Friday, September 4, 2009

Insite into Free/Busy Exchange 2003/2007

In this blog post we will be going through how free/busy works in detail in both Outlook 2003/Exchange 2003 and Outlook 2007/Exchange 2007, then how they interact together.

Exchange 2003

As most of us know Free/Busy information is stored in a system public folder called SCHEDULE+FREE BUSY which is replicated to all exchange servers setup as a public folder replica server. SCHEDULE+FREE BUSY contains subfolders for each exchange administrative group.

Question. What places the Free/Busy information into the SCHEDULE+FREE BUSY system public folder?

This is actually done by the outlook client - not exchange at all. Outlook publishes the free/busy data for a user once every 15 minutes and again when Outlook is being shut down. Every message includes the entire free/busy information for the corresponding user that ranges from the current month to two months in the future.

Calendar information is stored in the users mailbox, only free/busy information is stored in the public folders.



Question. What about Outlook Web Access and Windows Mobile Devices?

Outlook Web Access and Outlook Mobile Access do not publish any free/busy data directly. Instead they rely on a free/busy publishing agent that is called MSExchangeFBPublish with runs as a part of the System Attendant Service. Its two functions are:

- Publishing free/busy data
- Deleting duplicate free/busy messages



Exchange 2007

In Exchange 2007 the availability service on the client access server has taken over the role of public folders. Outlook clients find out which is their local client access server using autodiscover. Now there is a section within each users mailbox that contains the free busy information that all users can access by default to check a users availability status as shown in the below screenshot:



Users do not have permission to the other users mailbox directly for free/busy, they need to access this data through the availability service which is of course a IIS web application.
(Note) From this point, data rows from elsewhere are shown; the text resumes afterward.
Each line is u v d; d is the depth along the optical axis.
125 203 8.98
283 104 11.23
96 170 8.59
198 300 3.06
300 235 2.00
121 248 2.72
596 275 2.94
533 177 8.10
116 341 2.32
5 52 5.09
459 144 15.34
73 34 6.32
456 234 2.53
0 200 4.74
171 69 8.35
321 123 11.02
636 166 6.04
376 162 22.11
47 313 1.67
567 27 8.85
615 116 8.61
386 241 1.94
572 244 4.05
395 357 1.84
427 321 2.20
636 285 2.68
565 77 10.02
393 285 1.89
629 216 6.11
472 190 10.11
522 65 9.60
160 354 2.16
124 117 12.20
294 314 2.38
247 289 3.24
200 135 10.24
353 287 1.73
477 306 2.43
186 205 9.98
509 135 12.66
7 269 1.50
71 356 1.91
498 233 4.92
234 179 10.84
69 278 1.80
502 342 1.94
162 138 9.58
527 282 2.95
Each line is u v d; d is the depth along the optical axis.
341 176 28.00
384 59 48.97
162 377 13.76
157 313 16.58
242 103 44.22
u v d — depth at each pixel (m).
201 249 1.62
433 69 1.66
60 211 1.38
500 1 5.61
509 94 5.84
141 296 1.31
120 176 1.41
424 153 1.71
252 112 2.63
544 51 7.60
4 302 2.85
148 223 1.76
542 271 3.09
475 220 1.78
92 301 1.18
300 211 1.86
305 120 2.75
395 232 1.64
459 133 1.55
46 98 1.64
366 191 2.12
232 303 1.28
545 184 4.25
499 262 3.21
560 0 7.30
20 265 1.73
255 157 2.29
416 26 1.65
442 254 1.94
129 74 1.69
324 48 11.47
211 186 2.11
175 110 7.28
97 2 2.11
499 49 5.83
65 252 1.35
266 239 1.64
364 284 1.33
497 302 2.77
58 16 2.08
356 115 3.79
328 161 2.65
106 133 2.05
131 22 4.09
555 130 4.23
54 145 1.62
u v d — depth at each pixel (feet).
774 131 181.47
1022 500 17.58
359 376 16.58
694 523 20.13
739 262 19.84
By default you need to be authenticated to use the availability service meaning only users with domain credentials can access this data.

When a user updates his calendar, it also updates the availability data section under the users mailbox stored inside the edb file which the availability service just fetches.

I want to also point out here that the availability service also runs the calendar assistant which does things like automatically accept meeting requests in a tentative state, while waiting for your reply, hence writing data to your calendar under your mailbox on your behalf. You can change this behavior however in outlook calendar options:



One more thing i'd like to point out about the availability service - it only talks to the mailbox servers using MAPI. If it needs to talk to a mailbox server in another site, it will relay the request via HTTP/HTTPS to the client access server in that site, then to the mailbox server via MAPI. Remember if you are going to put exchange in a remote site you always need client access, hub transport and mailbox role at least.



How does the legacy Free/Busy system work with the new one?

The availability service has the ability to recieve free/busy information from both public/folders and user mailboxes to provide free/busy information to outlook 2007 clients. The availability service does not update data in public folders or user mailboxes, it only recieves!

Question. What updates the information in the public folders for legacy outlook 2003 clients?

If you remember when you install exchange 2007 it asks you "do you have legacy outlook clients in your environment?". Something along those lines... if you click yes it creates a public folder system database that your mailbox databases reference. If this exists and you create an appointment on an outlook 2007 client, outlook 2007 will update both the public folders free/busy along with its own mailbox database. Yes, it updates both! If the public folders system free/busy does not exist it will just update its own mailbox.